Às vezes, somos tentados a fazer comparações de estilo entre o actual Presidente da República e o anterior. Tratando-se de um cargo pessoal, influenciado pelas características pessoais de quem o exerce, traçar comparações pode ser um exercício falhado.

Assim, sendo Aníbal Cavaco Silva homem muito diferente de Marcelo Rebelo de Sousa, é natural que os dois desempenhem as funções de Presidente da República de modo bem diverso. Aníbal Cavaco Silva nasceu em Boliqueime, longe de Lisboa, numa família de origens modestas. Já Marcelo Rebelo de Sousa nasceu em Lisboa, filho de um médico que foi governador-geral de Moçambique e ministro de Marcelo Caetano, e de uma assistente social, estudou no Liceu Pedro Nunes, por onde passava a elite lisboeta. O primeiro estudou números, o segundo estudou leis. Por isso, fazer comparações entre duas pessoas com origens, formação e percursos de vida distintos pode ser uma falácia.

Cavaco Silva é um homem de aparência austera, de poucos sorrisos e muito formal. Estas características, associadas a um tempo de crise e intervenção internacional, fizeram dele, principalmente na parte final do seu mandato, uma figura impopular para muitos portugueses. Marcelo Rebelo de Sousa chega à Presidência da República como uma espécie de anti-Cavaco. Homem de sorriso fácil, afectuoso e muito popular. É esta popularidade que parece estar a transformar-se em populismo.

Em Portugal, parece não haver quem não tenha uma selfie com o Presidente da República. Além disso, o Presidente fala de tudo e está em tudo, comentando tanto a morte de um actor como um golo falhado no Mundial de Futebol. Só que este populismo, aos poucos, condicionará a acção de um Presidente habituado a receber palmas e que, por isso, poderá vir a não se arriscar a fazer nada que faça quebrar esse populismo.

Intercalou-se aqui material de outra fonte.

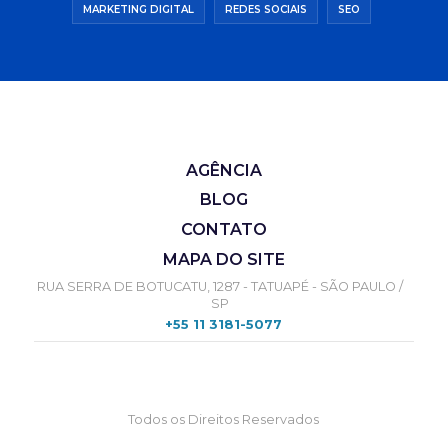
MARKETING DIGITAL
REDES SOCIAIS
SEO
AGÊNCIA
BLOG
CONTATO
MAPA DO SITE
RUA SERRA DE BOTUCATU, 1287 - TATUAPÉ - SÃO PAULO /
SP
+55 11 3181-5077
Todos os Direitos Reservados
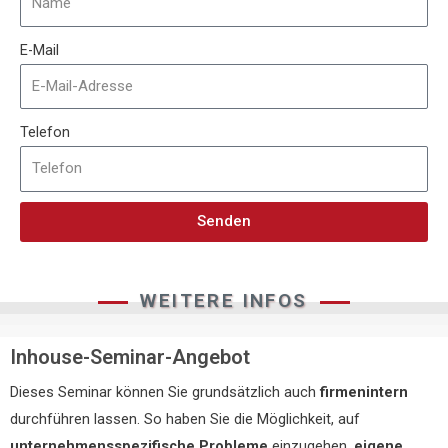
E-Mail
Telefon
Senden
WEITERE INFOS
Inhouse-Seminar-Angebot
Dieses Seminar können Sie grundsätzlich auch
firmenintern
durchführen lassen. So haben Sie die Möglichkeit, auf
unternehmensspezifische Probleme
einzugehen,
eigene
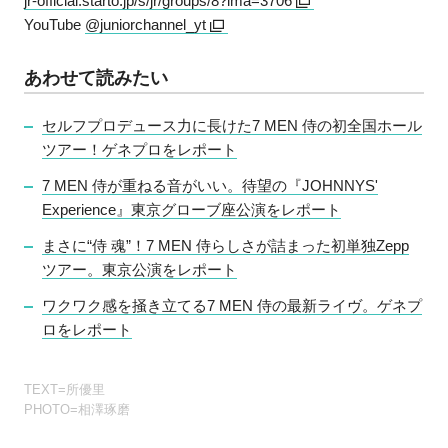
jr-official.starto.jp/s/jr/groups/8?ima=3706
YouTube
@juniorchannel_yt
あわせて読みたい
セルフプロデュース力に長けた7 MEN 侍の初全国ホール
ツアー！ゲネプロをレポート
7 MEN 侍が重ねる音がいい。待望の『JOHNNYS'
Experience』東京グローブ座公演をレポート
まさに“侍 魂”！7 MEN 侍らしさが詰まった初単独Zepp
ツアー。東京公演をレポート
ワクワク感を掻き立てる7 MEN 侍の最新ライヴ。ゲネプ
ロをレポート
TEXT=所優里
PHOTO=相澤琢磨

Há uns tempos a jornalista Helena Matos escrevia que “os outrora tão criticados espectáculos da política e a política-espectáculo deram lugar a algo completamente diferente e muito mais perigoso: o espectáculo enquanto forma de preencher o vazio da política”. Cavaco Silva era um chato, que teimava em falar ao país para nos explicar que o país caminhava para uma falência (como falava pouco, nós ouvíamos o que ele nos dizia). O mesmo já não acontece com Marcelo.

Depois do poder de dissolver a Assembleia da República, o maior poder do Presidente é a magistratura de influência. Mas, para ser exercida, é preciso que, quando o Presidente falar, as pessoas e as instituições o ouçam e o levem a sério. Ora, se o Presidente passa a vida a falar de tudo e a comentar tudo, sempre pela rama, é pouco provável que um dia seja levado a sério.

Mas, por que me lembrei de falar do Presidente da República? Porque me parece que, esta semana, Marcelo Rebelo de Sousa ultrapassou os limites das suas competências.

A bancada parlamentar do Partido Socialista está a elaborar uma proposta para regular a nomeação de familiares para cargos públicos. Estão a tentar legislar algo para o qual bastaria honestidade e bom-senso. Fazem-no talvez como forma de tentar iludir e desviar as atenções para os escândalos que nesta matéria têm atingido o Partido Socialista.

Como o assunto está na ordem do dia, o Presidente da República decidiu elaborar um projecto diploma para ser aprovado como lei, que impede a nomeação de familiares na Presidência da República. Isto levanta duas questões.

Primeiro, a atitude de Marcelo Rebelo de Sousa é populista. Aparentemente, o Presidente da República está a tentar tirar partido da onda de indignação na sociedade contra as nomeações de familiares em cargos públicos.

A segunda questão é mais grave. O Presidente da República não legisla. O poder executivo é restrito à Assembleia da República e ao Governo. Em bom rigor, o Presidente da República já por diversas vezes excedeu os seus poderes ao comentar actos executivos que são exclusivos do Governo. Mas, ao elaborar um projecto diploma, Marcelo Rebelo de Sousa parece ter ultrapassado todos os limites, dando a ideia de que Portugal tem um regime presidencialista, quando na verdade, não tem. Diz o povo: “cada macaco no seu galho”.